Hi all,

I have download the mRNA and microRNA NGS data from TCGA for BRCA.
Now I have the expression level of miRNA in diffrent samples.
The question for is that, which kind of microRNA they are quantified ? is it all mature miRNA ? or mirna precursor are also there ? They seqenced miRNA which they got from gel electrophoresis ?(to be sure that, all of them have same length in case of mature miRNA).
But when I look at the miRNA IDs; there is some problem:
for example : they have expression level for hsa-mir-135a-2 , which when I search for it in miRBase, it's stem loop and it's mature form in miRbase is hsa-miR-135a-5p . so now I'm really in trouble to undersrand that expression level of which type of miRNA are quantified ?

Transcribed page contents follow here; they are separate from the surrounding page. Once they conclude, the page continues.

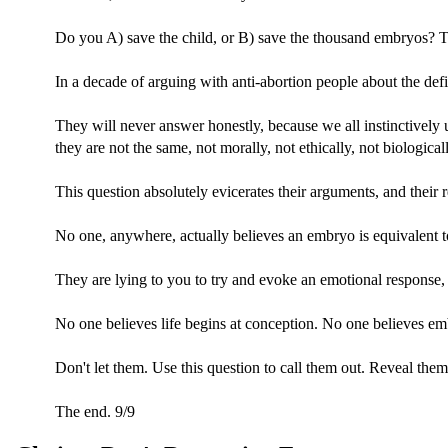
Do you A) save the child, or B) save the thousand embryos? T
In a decade of arguing with anti-abortion people about the defin
They will never answer honestly, because we all instinctively
they are not the same, not morally, not ethically, not biologicall
This question absolutely evicerates their arguments, and their r
No one, anywhere, actually believes an embryo is equivalent to
They are lying to you to try and evoke an emotional response, 
No one believes life begins at conception. No one believes em
Don't let them. Use this question to call them out. Reveal the
The end. 9/9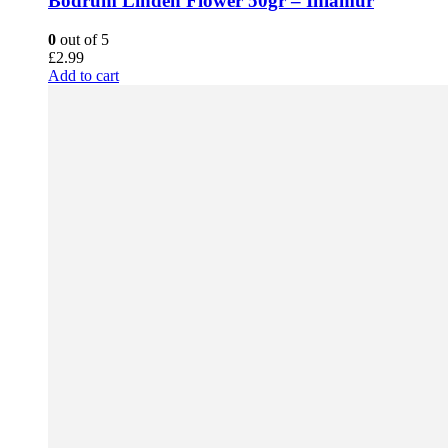
Bodrum Linden Flower 50gr – Ihlamur
0
out of 5
£
2.99
Add to cart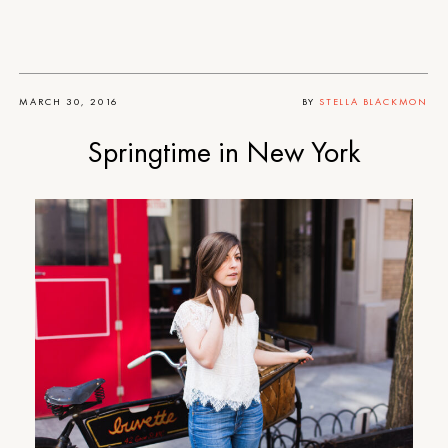
MARCH 30, 2016
BY
STELLA BLACKMON
Springtime in New York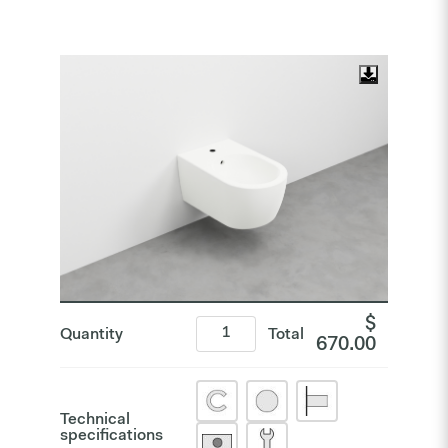
$
Quantity
Total
670.00
Technical
specifications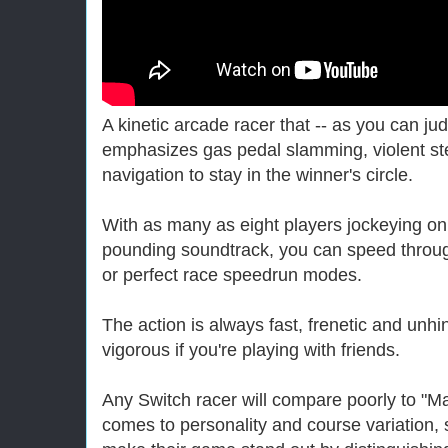
A kinetic arcade racer that -- as you can judg
emphasizes gas pedal slamming, violent ste
navigation to stay in the winner's circle.
With as many as eight players jockeying on
pounding soundtrack, you can speed throug
or perfect race speedrun modes.
The action is always fast, frenetic and unh
vigorous if you're playing with friends.
Any Switch racer will compare poorly to "Ma
comes to personality and course variation, s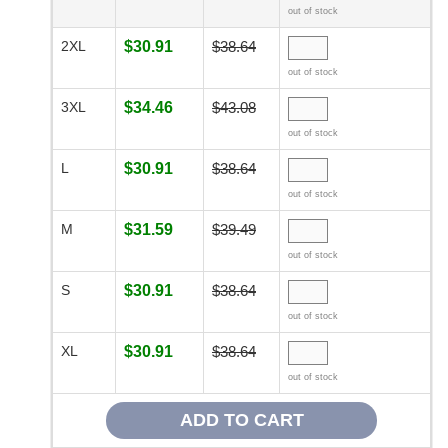
out of stock
2XL
$30.91
$38.64
out of stock
3XL
$34.46
$43.08
out of stock
L
$30.91
$38.64
out of stock
M
$31.59
$39.49
out of stock
S
$30.91
$38.64
out of stock
XL
$30.91
$38.64
out of stock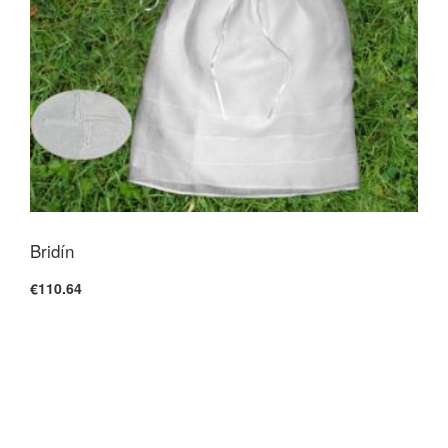
Bridín
€110.64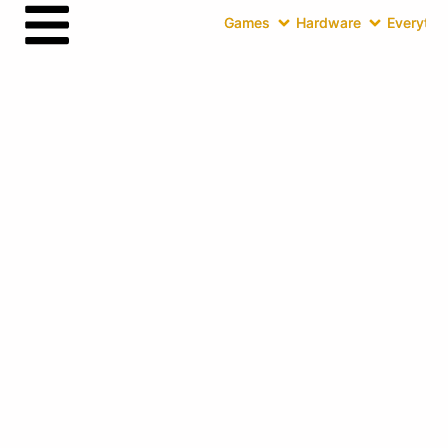
Games
Hardware
Everythin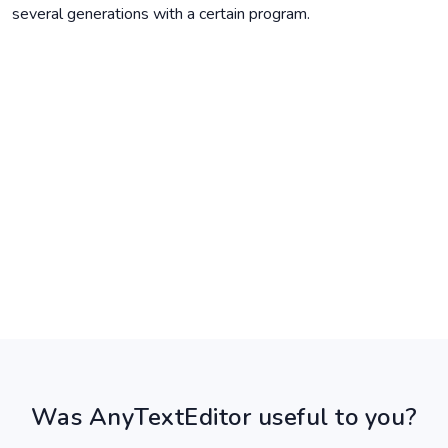
several generations with a certain program.
Was AnyTextEditor useful to you?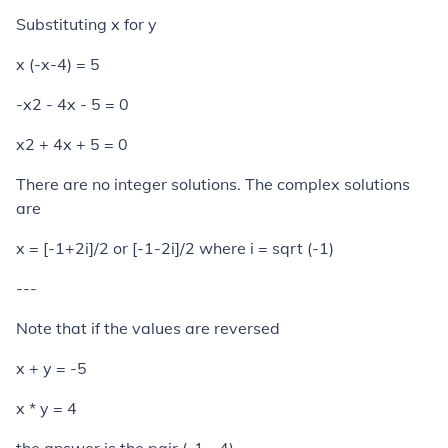
Substituting x for y
x (-x-4) = 5
-x2 - 4x - 5 = 0
x2 + 4x + 5 = 0
There are no integer solutions. The complex solutions
are
x = [-1+2
i
]/2 or [-1-2
i
]/2 where
i
= sqrt (-1)
---
Note that if the values are reversed
x + y = -5
x * y = 4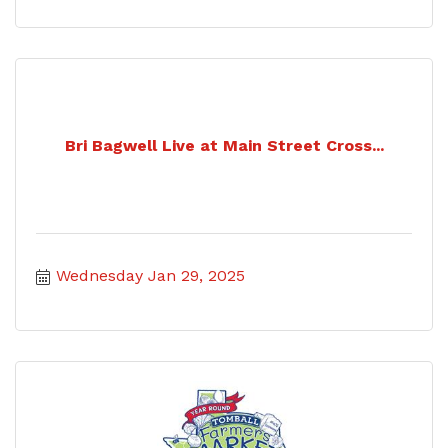
Bri Bagwell Live at Main Street Cross...
Wednesday Jan 29, 2025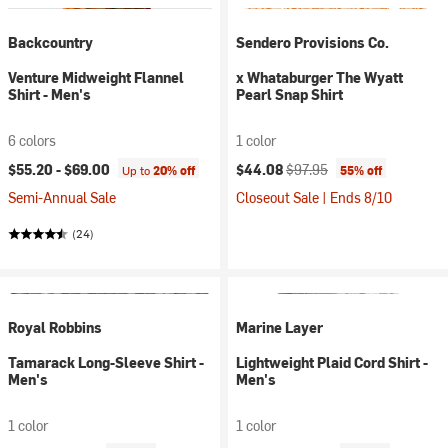
Backcountry
Sendero Provisions Co.
Venture Midweight Flannel
x Whataburger The Wyatt
Shirt - Men's
Pearl Snap Shirt
6 colors
1 color
Current price:
Original price:
$55.20 -
$69.00
$44.08
$97.95
Up to
20% off
55% off
Semi-Annual Sale
Closeout Sale | Ends 8/10
(24)
Royal Robbins
Marine Layer
Tamarack Long-Sleeve Shirt -
Lightweight Plaid Cord Shirt -
Men's
Men's
1 color
1 color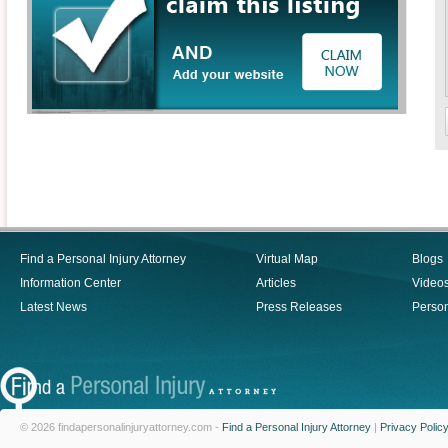
Find a Personal Injury Attorney
Virtual Map
Blogs
Information Center
Articles
Video
Latest News
Press Releases
Person
© 2026 findapersonalinjuryattorney.com -
Find a Personal Injury Attorney
|
Privacy Polic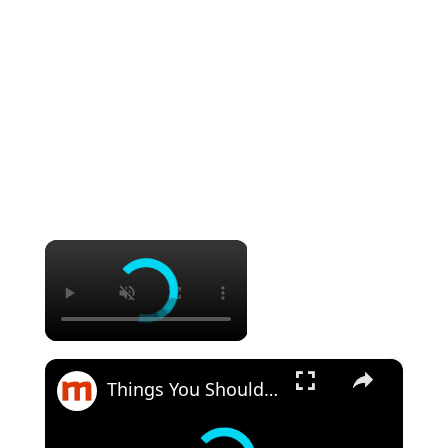
×
×
Things You Should Know Before You Visit Buc-Ee's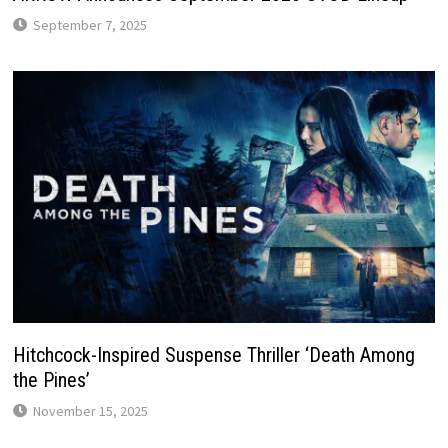
September 7, 2025
Hitchcock-Inspired Suspense Thriller ‘Death Among
the Pines’
November 15, 2025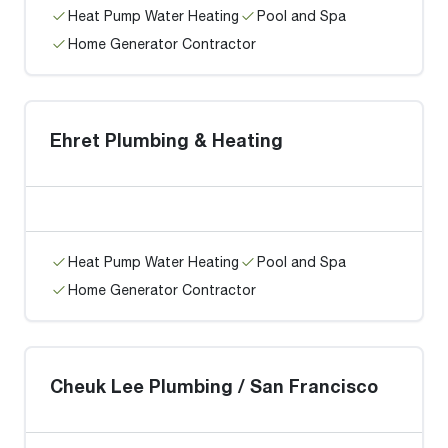
Heat Pump Water Heating
Pool and Spa
Home Generator Contractor
Ehret Plumbing & Heating
Heat Pump Water Heating
Pool and Spa
Home Generator Contractor
Cheuk Lee Plumbing / San Francisco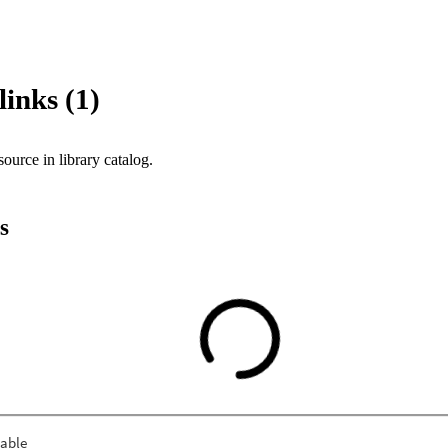
links (1)
source in library catalog.
s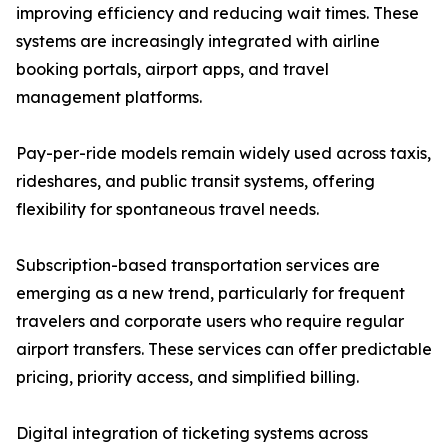
improving efficiency and reducing wait times. These
systems are increasingly integrated with airline
booking portals, airport apps, and travel
management platforms.
Pay-per-ride models remain widely used across taxis,
rideshares, and public transit systems, offering
flexibility for spontaneous travel needs.
Subscription-based transportation services are
emerging as a new trend, particularly for frequent
travelers and corporate users who require regular
airport transfers. These services can offer predictable
pricing, priority access, and simplified billing.
Digital integration of ticketing systems across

would someone clarify it more ?

I believe that each mature transcript (e.g. hsa-miR-135a-5p, hsa-miR-135a-3p) are identified by a mirBase ID with prefix MIMAT. I think to get the mature transcript expressions, you need to parse the data from TCGA miRNASeq isoform quantification files (ending with .mirbase21.isoforms.quantification.txt).

I think the correct way to process the isoform data is to take the max or sum for all counts associated with each mature transcript ID. Here is my script: https://github.com/teng-gao/genomics_utils/blob/master/README.md#process-tcga-mirnaseq-isoform-quantifications

Please correct me if I'm wrong!

Please read through the experimental protocol related to miRNA dataset that you have to determine what type of miRNA is captured. I would guess that they are using random-hexamer priming on RNA isolated from patient tissue after rRNA depletion. This technique would not allow for differentiation between phosphorylated and non-phosphorylated forms. Keep in mind miRNA-seq assays all RNAs at once so they are not selecting a miRNA to focus on / cutting out size from gel

Thanks Yving, I looked at the META data file. they describe like this:

Ligation of linkers and reverse transcription of small RNAs "PCR with sequencing primers, size fractionation" Sequencing on Illumina Alignment of Read counts per mirna isoform Normalized expression per mirna gene

SDRF Files

So what should I do? Now the conclusion is that; the expression level in TCGA data contain all miRNAs?(miRNA stem loop, miRNA precursors, mature miRNA)

Hi! Did you solved this issue? Thank you!